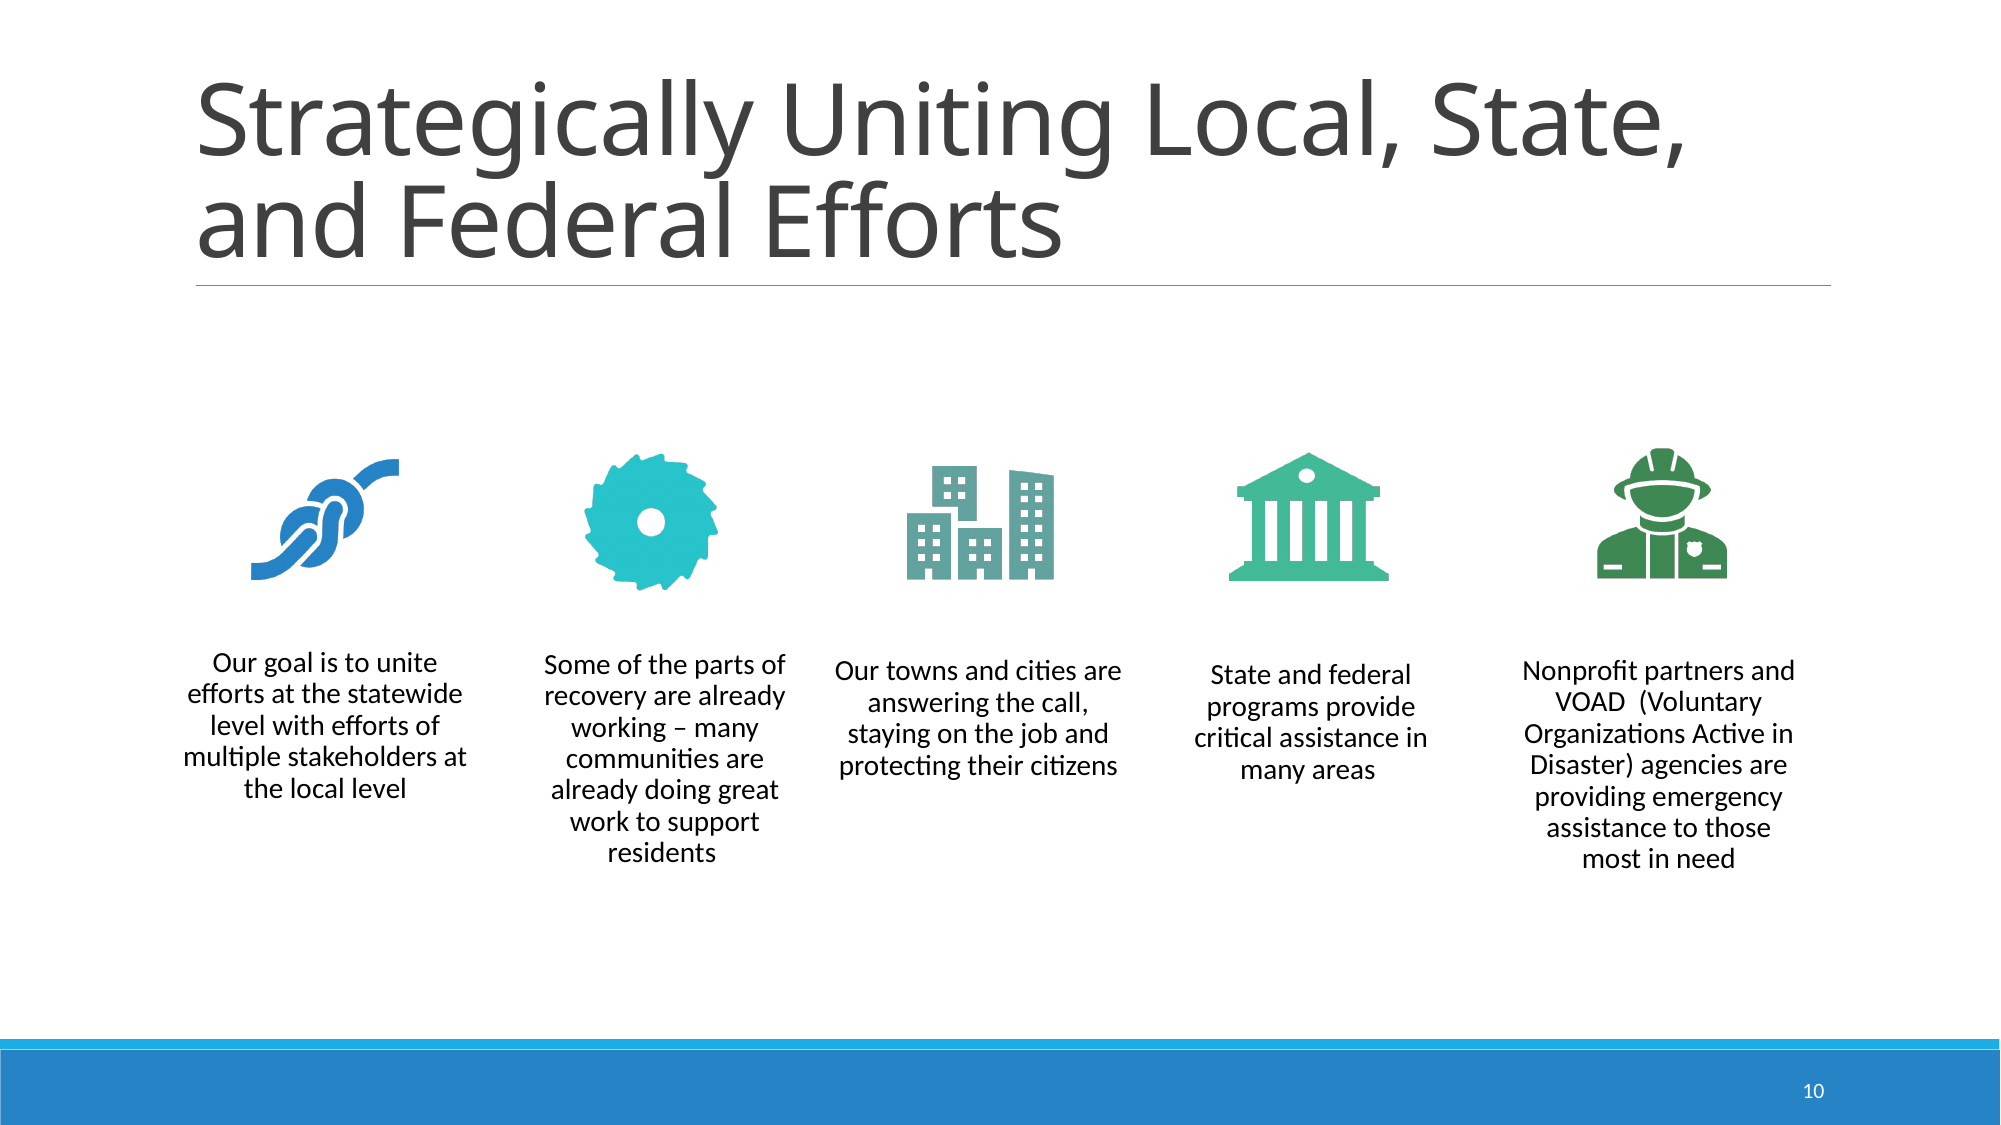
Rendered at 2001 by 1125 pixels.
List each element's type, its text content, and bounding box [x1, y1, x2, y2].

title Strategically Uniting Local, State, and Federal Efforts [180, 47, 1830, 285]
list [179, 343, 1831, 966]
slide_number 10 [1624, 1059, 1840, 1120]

# # # # #

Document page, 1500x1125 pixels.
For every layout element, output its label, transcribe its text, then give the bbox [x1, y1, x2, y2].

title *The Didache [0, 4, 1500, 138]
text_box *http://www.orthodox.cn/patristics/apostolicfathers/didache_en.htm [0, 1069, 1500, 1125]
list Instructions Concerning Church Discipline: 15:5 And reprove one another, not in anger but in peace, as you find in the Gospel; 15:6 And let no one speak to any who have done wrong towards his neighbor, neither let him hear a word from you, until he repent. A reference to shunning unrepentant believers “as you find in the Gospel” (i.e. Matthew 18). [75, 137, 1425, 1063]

# # # # #

**PROBLEM DETAILS:**
Word search in the records above: please count the lines holding "pixels" and state the count alone.

**FINISHED EXERCISE:**
2